Guess who’s a loyal British colony during the American Revolution? FLORIDA! All that messy business at Valley Forge, the Boston Tea Party, the Declaration of Independence—all that happened while Florida was Great Brittan’s 14th American colony.
Isn’t that a fun fact?
Via the Treaty of Paris, Florida is peacefully ceded from Spain to Great Britain from 1763 to 1784, and then the second Treaty of Paris peacefully cedes Florida back to Spain. So during the hard winter at Valley Forge, British soldiers could come on leave straight to sunny Florida. Here in St. Augustine, Samuel Adams and John Hancock were burned in effigy in the Plaza, and three of the signers of the Declaration of Independence were imprisoned in the Castillo de San Marcos: Thomas Heyward, Jr., Arthur Middleton, and Edward Rutledge.
These little historical gems can make for superb conversational gambits, like at a party or trying to impress a date, but other times, what you don’t know about the past can really bite you…right in the wallet.

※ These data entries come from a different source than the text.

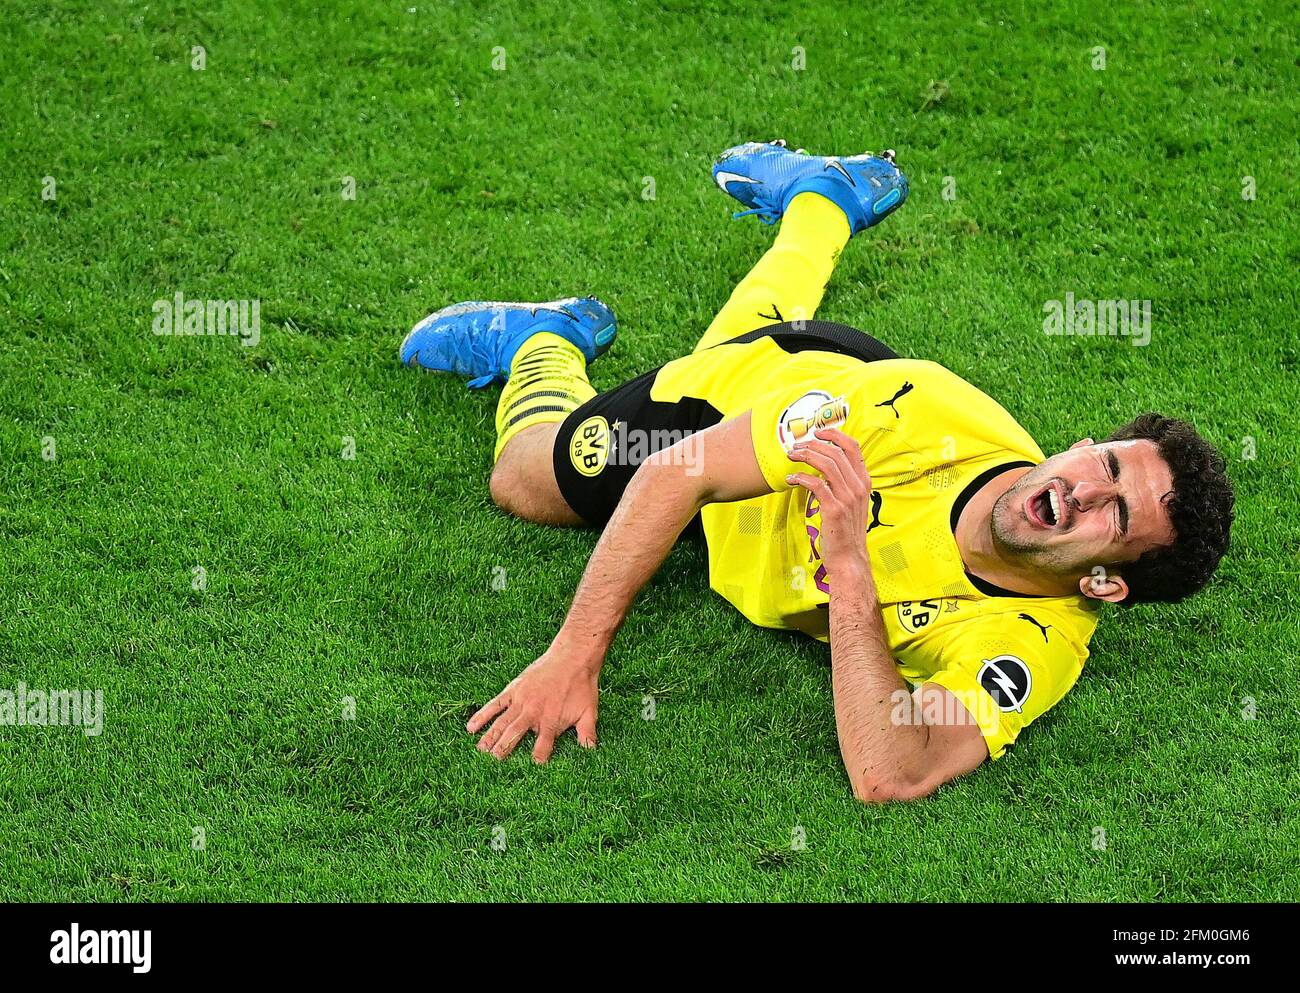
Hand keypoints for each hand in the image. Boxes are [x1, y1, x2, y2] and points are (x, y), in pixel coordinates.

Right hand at [466, 647, 599, 762]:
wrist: (573, 657)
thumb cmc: (582, 685)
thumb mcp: (589, 712)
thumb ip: (587, 733)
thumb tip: (591, 752)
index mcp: (551, 721)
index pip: (542, 747)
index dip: (537, 759)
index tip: (529, 771)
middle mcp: (533, 713)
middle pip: (514, 735)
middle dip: (503, 750)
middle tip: (492, 765)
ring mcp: (521, 700)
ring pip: (502, 722)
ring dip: (490, 737)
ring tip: (479, 752)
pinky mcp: (513, 689)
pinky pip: (494, 704)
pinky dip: (482, 715)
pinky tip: (471, 727)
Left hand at [786, 427, 873, 576]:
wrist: (849, 558)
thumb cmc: (845, 530)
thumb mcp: (851, 502)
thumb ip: (843, 483)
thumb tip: (825, 465)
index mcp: (864, 481)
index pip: (853, 447)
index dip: (835, 435)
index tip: (817, 432)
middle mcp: (859, 487)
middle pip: (836, 452)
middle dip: (813, 444)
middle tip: (795, 446)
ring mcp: (848, 498)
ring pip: (826, 464)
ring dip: (805, 456)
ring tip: (791, 456)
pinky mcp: (834, 509)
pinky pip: (816, 484)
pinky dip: (801, 477)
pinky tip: (791, 478)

Let’s say you inherit real estate. It’s been in the family for years, passed down from one generation to the next, and now to you, the only living heir. The property is paid for—no mortgages or liens against it. It’s a nice little house, well-kept, and full of fond family memories. So you move right in and feel right at home.

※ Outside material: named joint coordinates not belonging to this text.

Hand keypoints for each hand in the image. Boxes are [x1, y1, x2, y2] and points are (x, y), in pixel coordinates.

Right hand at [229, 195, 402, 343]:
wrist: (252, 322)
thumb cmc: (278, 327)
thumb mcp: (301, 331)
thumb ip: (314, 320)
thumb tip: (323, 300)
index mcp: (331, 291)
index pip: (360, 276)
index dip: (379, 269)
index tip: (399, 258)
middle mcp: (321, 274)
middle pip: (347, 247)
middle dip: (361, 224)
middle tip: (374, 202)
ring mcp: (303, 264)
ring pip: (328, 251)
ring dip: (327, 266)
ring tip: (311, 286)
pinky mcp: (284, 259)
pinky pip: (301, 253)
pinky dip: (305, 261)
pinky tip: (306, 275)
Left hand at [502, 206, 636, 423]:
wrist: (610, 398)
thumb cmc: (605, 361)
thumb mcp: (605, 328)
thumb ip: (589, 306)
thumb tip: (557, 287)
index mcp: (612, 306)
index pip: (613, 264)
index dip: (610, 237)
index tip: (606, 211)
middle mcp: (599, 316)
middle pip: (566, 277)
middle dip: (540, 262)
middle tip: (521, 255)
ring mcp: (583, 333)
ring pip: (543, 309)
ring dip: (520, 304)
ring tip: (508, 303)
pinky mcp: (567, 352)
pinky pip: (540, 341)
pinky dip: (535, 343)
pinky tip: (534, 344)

And THEN there’s a knock at the door: it’s the Seminole Indian Tribe. Just as you are about to serve lemonade, they inform you that your house is sitting atop the sacred burial ground of their ancestors. Isn’t that a fun fact? They don’t want your lemonade—they want you out.
Best thing to do here is whip out your Owners Title Insurance Policy. Even if Uncle Ed had Title Insurance on the house and never had a claim, when you acquire the property, you need a Title Insurance policy that covers your interest. (Uncle Ed’s title insurance covered his interest, and he isn’t very interesting now because Uncle Ed is dead.)
Title Insurance is a policy that protects the real estate owner from financial loss due to a challenge against his or her real estate ownership.
You could lose your house if they have a legitimate claim, or the Seminoles could be five hundred feet off and should be knocking at your neighbor’s door—either way your Owners Title Insurance Policy pays for the legal defense of your property ownership. Title Insurance pays to vigorously defend your ownership rights—they don’t want to pay out on a title claim if they don’t have to, but they will if they need to. Thus you are doubly covered with Title Insurance—your legal defense of ownership is paid and if that fails, the policy is paid out.
Yes, you could still lose your house, but with Title Insurance, the policy amount will be paid out to you, and you don’t walk away empty-handed. Isn’t that’s a fun financial fact?